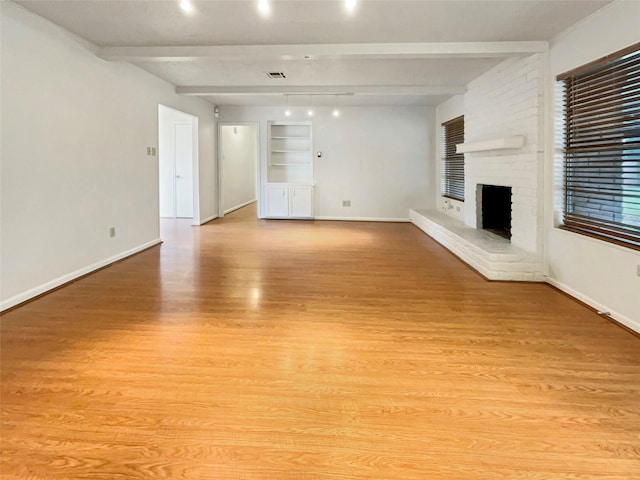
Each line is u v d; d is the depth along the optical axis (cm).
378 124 949
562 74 415
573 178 414
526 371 254
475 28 405
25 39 373
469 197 677
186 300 391
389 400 222
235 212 1122
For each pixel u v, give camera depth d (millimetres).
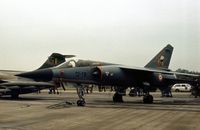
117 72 27516
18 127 12555
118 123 13961
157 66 32594
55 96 39188
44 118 15469
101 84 27391
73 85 27266
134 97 40688
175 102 29734
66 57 37281
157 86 29000
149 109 20609
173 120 15125
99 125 13320
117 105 24000
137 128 12633
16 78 32656
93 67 26844
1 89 31281
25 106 21859
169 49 33500
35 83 31141
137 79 28719
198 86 40562
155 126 13203
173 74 28969
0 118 15344
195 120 15164
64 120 14797
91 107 21797
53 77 26297
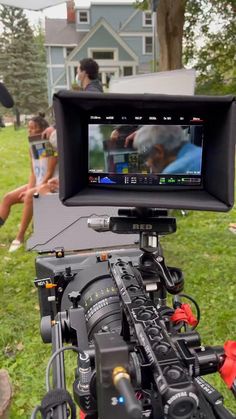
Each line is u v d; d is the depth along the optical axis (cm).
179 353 82
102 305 127
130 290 102
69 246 215
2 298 339
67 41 2917
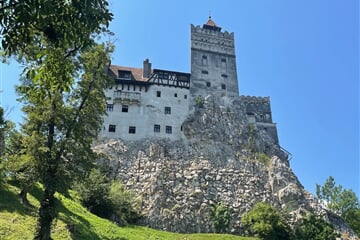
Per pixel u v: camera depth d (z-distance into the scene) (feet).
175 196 239.50
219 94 308.40
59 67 46.01
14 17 34.63
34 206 129.90
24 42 38.11
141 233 181.78
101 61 118.21
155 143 270.05
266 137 317.22
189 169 260.21
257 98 358.64
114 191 208.85
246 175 266.77
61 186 100.53
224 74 318.45
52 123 107.55
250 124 305.12
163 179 245.65
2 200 122.62
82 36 38.65
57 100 105.40
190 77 306.96
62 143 104.53
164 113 286.46
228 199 248.11
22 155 104.37
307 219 234.17
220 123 291.58
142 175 249.14
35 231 100.58
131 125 275.39
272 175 269.44
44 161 101.09
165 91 294.46
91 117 113.19
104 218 187.93
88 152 111.04
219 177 259.80
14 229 105.70
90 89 115.34
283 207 252.01
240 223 234.38
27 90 52.65
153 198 230.89
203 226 226.79
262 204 235.81
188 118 288.51
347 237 252.42
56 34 37.93
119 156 256.32
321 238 220.02
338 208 307.37
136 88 290.15
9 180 141.69
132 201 224.53
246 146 288.10
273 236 214.69
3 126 131.85
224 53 329.11
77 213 152.97
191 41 326.44
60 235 117.29
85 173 110.42
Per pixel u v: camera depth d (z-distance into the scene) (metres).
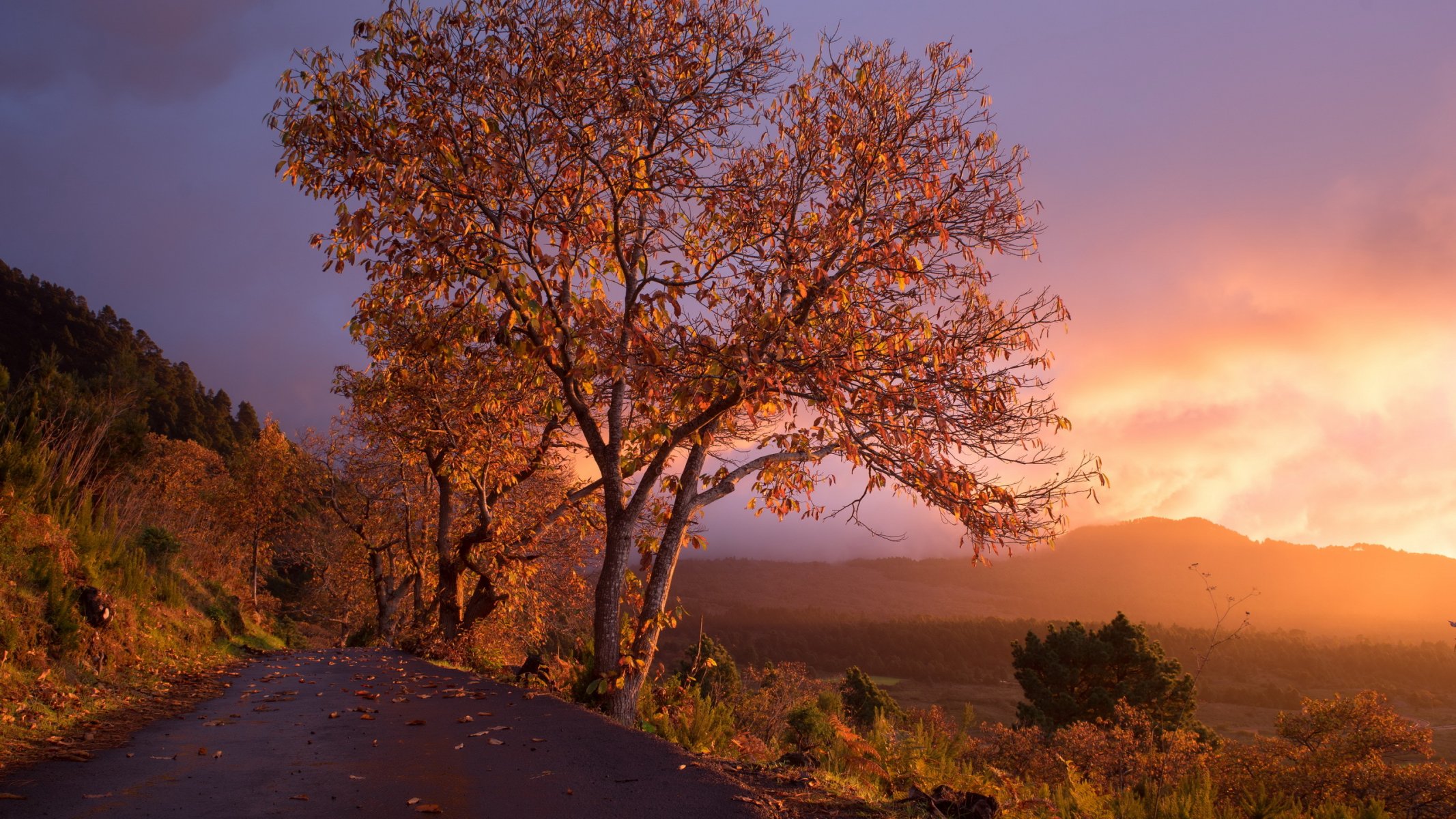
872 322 9.93
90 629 10.13
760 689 16.59
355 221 8.66
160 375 112.19
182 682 11.61
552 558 21.73
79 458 15.16
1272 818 11.06
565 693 11.62
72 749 6.56
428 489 27.28
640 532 12.84
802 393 9.70
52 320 110.75
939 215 10.06
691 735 9.76
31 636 8.84
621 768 5.72
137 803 4.89
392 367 11.71
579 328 9.67
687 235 11.52
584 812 4.54
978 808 4.89
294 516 42.56
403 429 19.84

----

- [What you are asked to do]:
If pictures are present, they are dropped, and the entries above are written out word for word.

- [Exercise solution]:
Each line is u v d; d is the depth along the optical axis (cm).
378 124 949
562 74 415
573 178 414
526 371 254
475 28 405
25 39 373
469 197 677
186 300 391
389 400 222
235 212 1122
For each pixel u v, give camera depth d (millimetres).
117 72 27516
18 127 12555
118 123 13961
157 66 32594
55 96 39188
44 118 15469
101 84 27391
73 85 27266
134 97 40688
175 102 29734
66 57 37281
157 86 29000
149 109 20609
173 120 15125
99 125 13320
117 105 24000
137 128 12633
16 78 32656
93 67 26844
1 89 31281
25 106 21859
169 49 33500
35 83 31141
137 79 28719
198 86 40562
155 126 13203
173 74 28969
0 118 15344
195 120 15164
64 120 14797
91 107 21797
53 77 26297
Each line is u v d; d is the depth along the optical axis (cm).
179 353 82
102 305 127
130 290 102
69 246 215
2 298 339
67 41 2917
Per pixel u v: camera depth d (z-distance into the scene) (feet).
175 196 239.50
219 94 308.40
59 67 46.01
14 17 34.63
34 206 129.90
24 42 38.11
141 233 181.78
101 61 118.21
155 143 270.05
266 137 317.22
189 169 260.21
257 98 358.64
114 191 208.85
246 175 266.77
61 186 100.53
224 74 318.45
52 123 107.55
250 124 305.12
163 179 245.65
2 200 122.62
82 36 38.65
57 100 105.40
190 77 306.96
62 143 104.53
164 113 286.46
228 199 248.11
22 155 104.37
307 219 234.17
220 123 291.58
142 175 249.14
35 231 100.58
131 125 275.39
272 175 269.44
44 161 101.09
165 91 294.46
91 117 113.19
104 218 187.93
88 152 111.04
219 177 259.80
14 229 105.70
90 89 115.34
283 207 252.01
240 223 234.38
27 90 52.65
153 198 230.89
203 226 226.79
262 204 235.81
188 118 288.51
347 237 252.42
56 34 37.93
119 156 256.32
321 238 220.02
338 208 307.37
136 88 290.15
9 180 141.69
132 201 224.53
246 146 288.10
273 236 214.69
3 126 131.85
224 53 329.11
77 213 152.97
191 41 326.44
60 235 117.29
85 173 110.42
Per pixel u v: camera depth d (z-distance into the scene) (metres).
872 322 9.93
90 629 10.13
760 689 16.59
355 221 8.66
160 375 112.19
182 682 11.61
552 558 21.73
79 458 15.16
1272 818 11.06
565 693 11.62
72 749 6.56
428 489 27.28
640 532 12.84
802 393 9.70
52 320 110.75
939 215 10.06
691 735 9.76
31 636 8.84
621 768 5.72
137 803 4.89
392 367 11.71
579 328 9.67
687 235 11.52
584 812 4.54
978 808 4.89
294 516 42.56
403 429 19.84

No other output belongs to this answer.